Vor allem Feministinnen streiten, um den richtigen Umgang mit diesem Phänomen. Seit den Achtzigern bildeten sich dabei zwei konträren Standpunkte heraus. Auf der einen Seite stehen antipornografische Feministinnen wie Andrea Dworkin und Alice Schwarzer, die Pornographie als Ausdruck männlicher Gewalt sehen - und für die bereits das Ansehen der Filme eine Vorstufe der Vergewaltigung darstellt. Ironischerweise wird jene Alice Schwarzer im Sommer in Wien eine Gastprofessur annehmen und über Pornografie und Gewalt dozieren.

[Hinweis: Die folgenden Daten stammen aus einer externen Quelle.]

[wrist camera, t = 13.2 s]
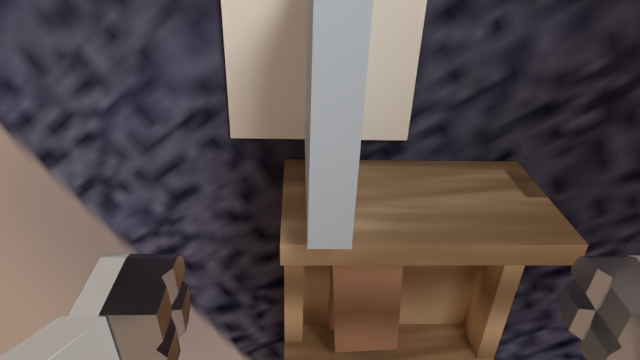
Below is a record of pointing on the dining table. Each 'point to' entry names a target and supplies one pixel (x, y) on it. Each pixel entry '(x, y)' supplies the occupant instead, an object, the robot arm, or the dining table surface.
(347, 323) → the offcut
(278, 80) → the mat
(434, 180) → the tray
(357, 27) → the grey block
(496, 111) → the dining table surface
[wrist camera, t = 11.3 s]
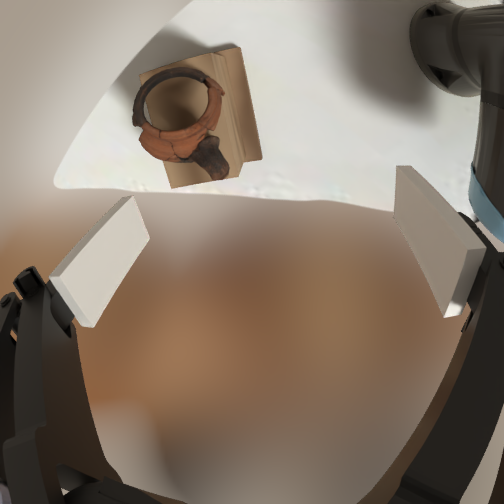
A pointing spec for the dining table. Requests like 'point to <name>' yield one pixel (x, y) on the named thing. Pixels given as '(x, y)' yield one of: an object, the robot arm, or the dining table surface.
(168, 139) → the broken clay pot
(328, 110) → the dining table surface
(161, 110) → the stand
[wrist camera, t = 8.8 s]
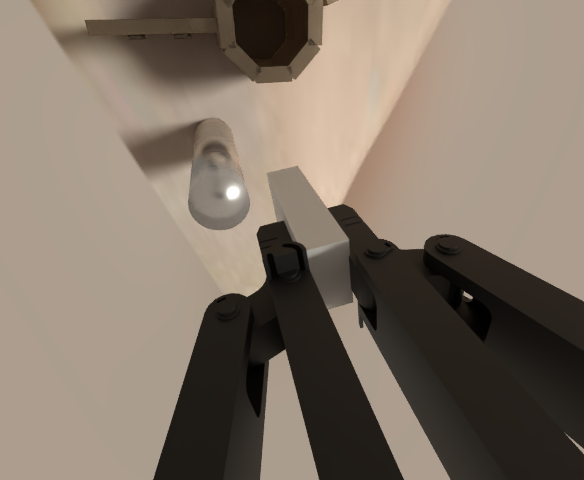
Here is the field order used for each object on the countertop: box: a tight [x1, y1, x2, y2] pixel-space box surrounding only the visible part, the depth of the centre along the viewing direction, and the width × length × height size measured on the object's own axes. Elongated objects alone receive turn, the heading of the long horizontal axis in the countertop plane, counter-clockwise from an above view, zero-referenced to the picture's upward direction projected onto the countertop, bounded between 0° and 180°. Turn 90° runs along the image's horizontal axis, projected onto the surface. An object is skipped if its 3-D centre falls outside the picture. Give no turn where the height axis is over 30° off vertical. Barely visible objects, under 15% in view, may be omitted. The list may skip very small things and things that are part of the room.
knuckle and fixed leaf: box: [85, 0, 323, 83], centre depth 23 cm, size 7×15×8 cm, turn 91°
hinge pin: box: [188, 118, 250, 230], centre depth 25 cm, size 4×4×15 cm
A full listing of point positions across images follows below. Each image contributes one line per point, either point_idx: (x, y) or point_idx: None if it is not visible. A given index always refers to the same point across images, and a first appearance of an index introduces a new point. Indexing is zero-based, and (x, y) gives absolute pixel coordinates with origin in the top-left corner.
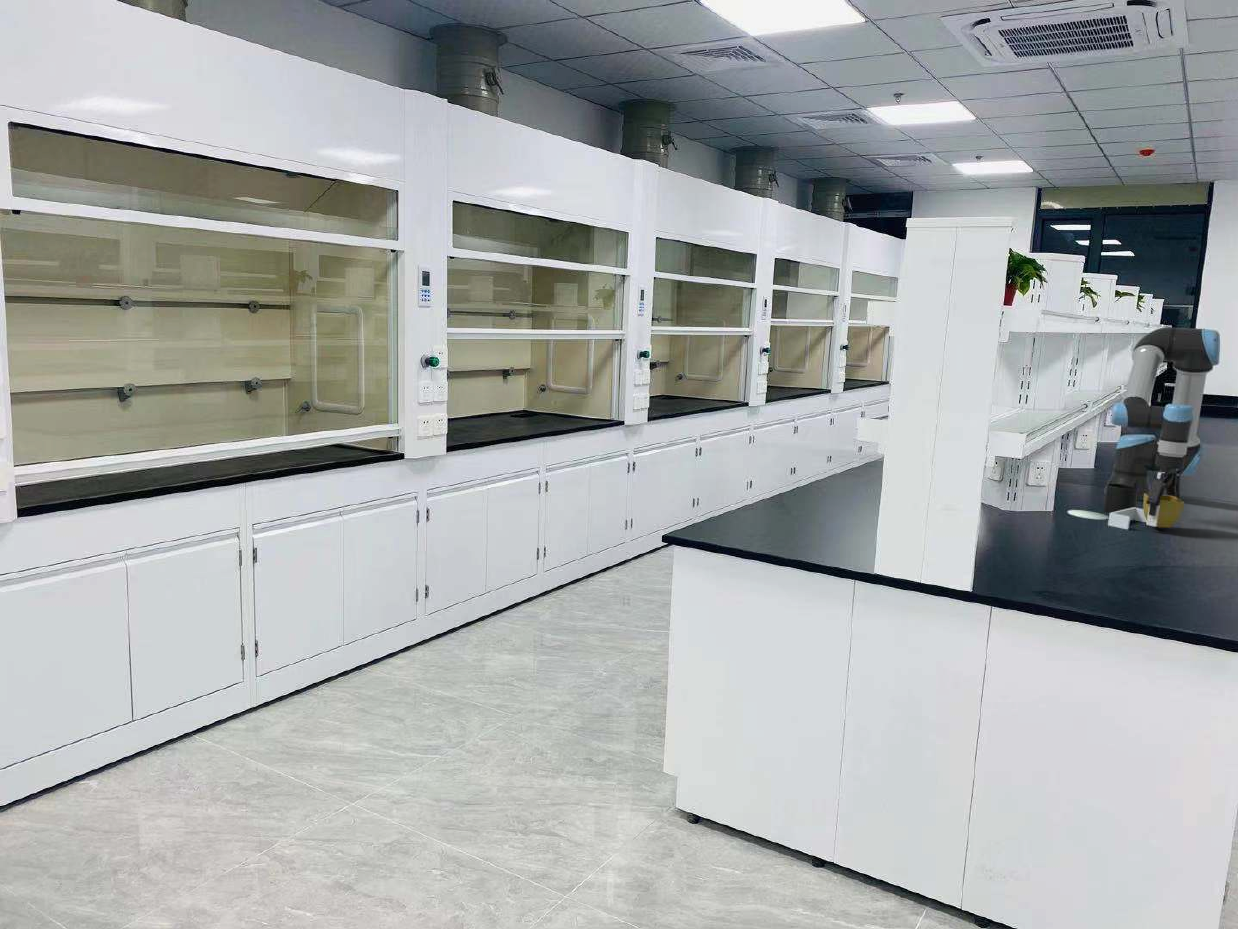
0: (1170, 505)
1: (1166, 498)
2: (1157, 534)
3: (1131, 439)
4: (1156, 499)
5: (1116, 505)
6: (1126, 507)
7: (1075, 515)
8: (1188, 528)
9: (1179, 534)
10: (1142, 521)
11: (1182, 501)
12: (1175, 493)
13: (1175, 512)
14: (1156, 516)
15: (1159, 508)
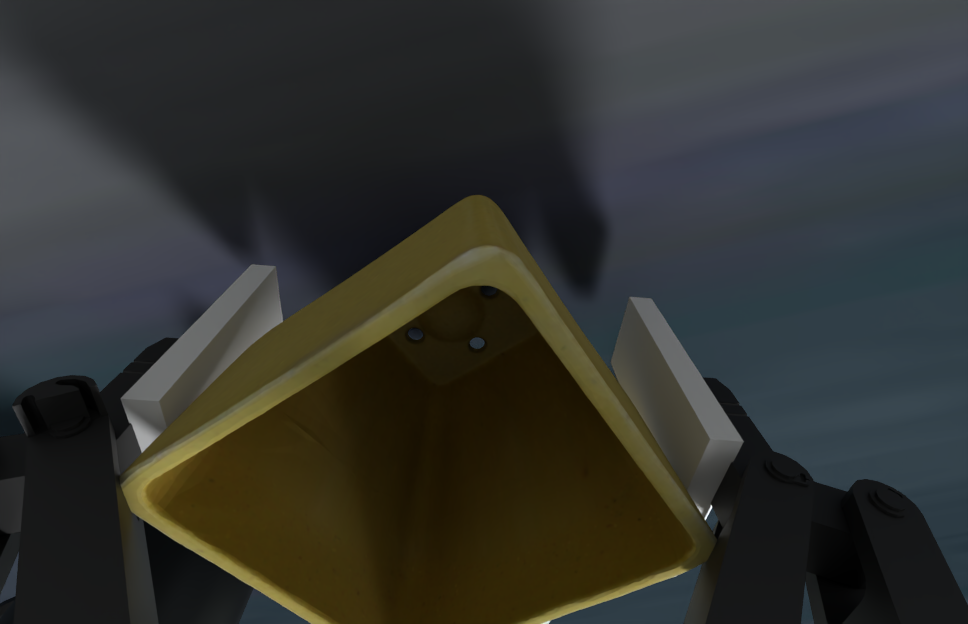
0: (599, 366)
1: (222, 503)
2: (676, 243)
3: None
4: (934, 550)
5: (232, 604)
6: (193, 565)
7: (548, 622)
8: (92, 135)
9: (486, 116)
10: None
11: (439, 292)
12: (86, 521)
13: (529, 256)
14: (683, 359)
15: (701, 413)
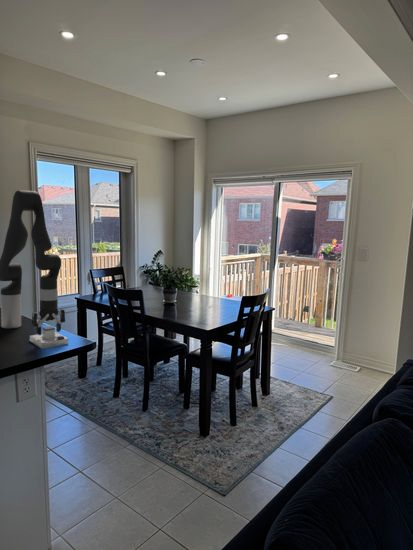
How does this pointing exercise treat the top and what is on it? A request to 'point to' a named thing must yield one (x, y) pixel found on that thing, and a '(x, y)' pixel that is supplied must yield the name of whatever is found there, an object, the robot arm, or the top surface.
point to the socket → (48, 341)
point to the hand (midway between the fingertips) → (48, 333)
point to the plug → (48, 332)
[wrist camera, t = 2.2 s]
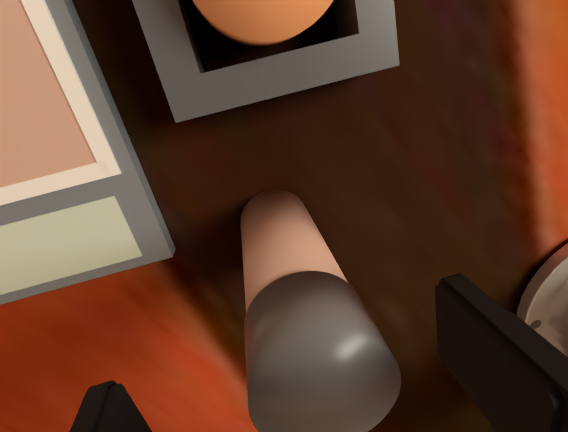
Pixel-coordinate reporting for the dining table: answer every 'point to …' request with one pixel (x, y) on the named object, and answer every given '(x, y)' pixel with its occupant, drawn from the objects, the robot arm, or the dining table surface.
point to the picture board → (65, 161)
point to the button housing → (266, 71)
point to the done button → (261, 18)
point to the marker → (307, 329)
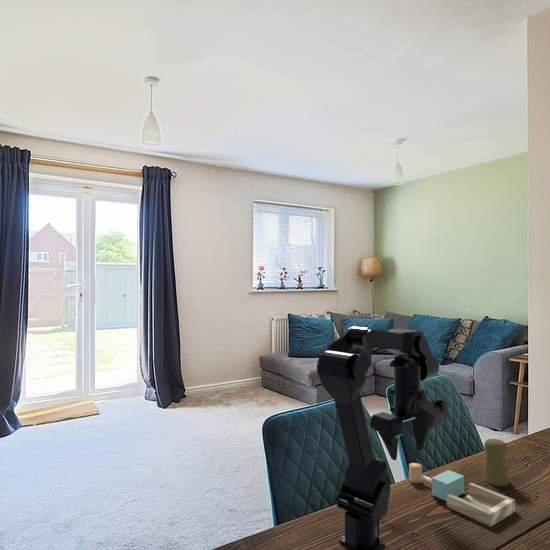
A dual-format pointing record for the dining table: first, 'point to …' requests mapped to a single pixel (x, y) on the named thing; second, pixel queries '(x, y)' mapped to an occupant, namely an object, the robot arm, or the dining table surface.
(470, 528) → the dining table surface
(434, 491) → the lever with tan knob
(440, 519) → the dining table surface
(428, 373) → the robot arm
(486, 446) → the cork
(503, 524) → the dining table surface
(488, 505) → the lane
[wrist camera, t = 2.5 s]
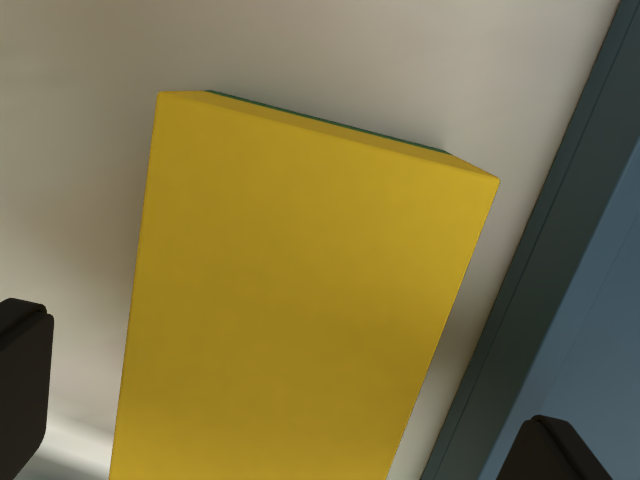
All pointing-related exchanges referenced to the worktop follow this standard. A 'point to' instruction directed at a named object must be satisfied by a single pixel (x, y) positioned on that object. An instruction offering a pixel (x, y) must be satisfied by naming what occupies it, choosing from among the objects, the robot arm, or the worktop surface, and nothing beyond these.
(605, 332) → the tray
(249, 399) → the sponge
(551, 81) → the worktop surface
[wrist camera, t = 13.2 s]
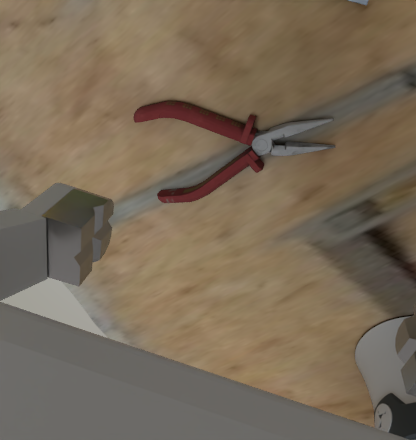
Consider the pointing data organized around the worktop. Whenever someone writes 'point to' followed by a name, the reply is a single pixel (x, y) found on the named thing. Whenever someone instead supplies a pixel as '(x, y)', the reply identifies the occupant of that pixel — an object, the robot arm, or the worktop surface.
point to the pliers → (233, 130)
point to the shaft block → (360, 1)
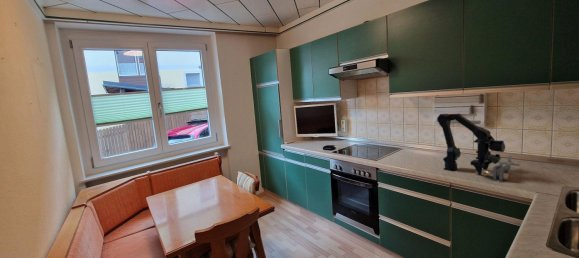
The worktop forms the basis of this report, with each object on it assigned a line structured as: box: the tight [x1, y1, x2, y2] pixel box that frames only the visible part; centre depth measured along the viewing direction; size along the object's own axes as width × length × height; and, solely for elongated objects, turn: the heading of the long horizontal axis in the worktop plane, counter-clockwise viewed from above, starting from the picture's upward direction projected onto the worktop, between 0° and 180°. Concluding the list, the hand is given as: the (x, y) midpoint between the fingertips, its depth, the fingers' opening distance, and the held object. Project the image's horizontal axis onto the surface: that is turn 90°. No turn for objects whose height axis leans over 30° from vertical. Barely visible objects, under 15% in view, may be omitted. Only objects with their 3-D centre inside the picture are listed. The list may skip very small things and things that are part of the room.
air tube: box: [475, 168, 510, 181], centre depth 157 cm, size 16×4×4 cm, turn 31°
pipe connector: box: [498, 155, 521, 172], centre depth 164 cm, size 10×10×10 cm
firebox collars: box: [491, 163, 510, 183], centre depth 153 cm, size 4×11×8 cm, turn 121°
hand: (482, 173), depth 161 cm, fingers open, 7 cm apart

Auf der anderen Seite entstand nach 1980 in Amerika auch eine "sexpositive" Szene, vertreten durch Susie Bright oder Gayle Rubin. Diese Frauen sehen die sexuelle Freiheit als einen wichtigen Bestandteil auf dem Weg zur Gleichberechtigung - weshalb sie jegliche Einschränkung des Geschlechtsverkehrs unter Erwachsenen ablehnen. Sexpositive Feministinnen ermutigen Frauen sich ihre eigenen Filme zu schaffen.
Auch The Porn Identity greift das Thema weiblicher, pornographischer Stereotypen auf, und behandelt diese häufig ironisch. So lehnt an der Wand im Hauptraum ein Playboy-Flipper aus den Sechzigern von Ed und Nancy Kienholz. Als Einwurfschlitz dient die Scheide einer daran befestigen, bronzenen Beinskulputur. Im letzten Raum zeigt die Kunsthalle dann eine Persiflage auf den Film die "Fabelhafte Welt der Amelie." Das Künstlerkollektiv Panik Qulture hat den Stoff zu einer Genderkomödie mit heftigem Dildoeinsatz umgedeutet.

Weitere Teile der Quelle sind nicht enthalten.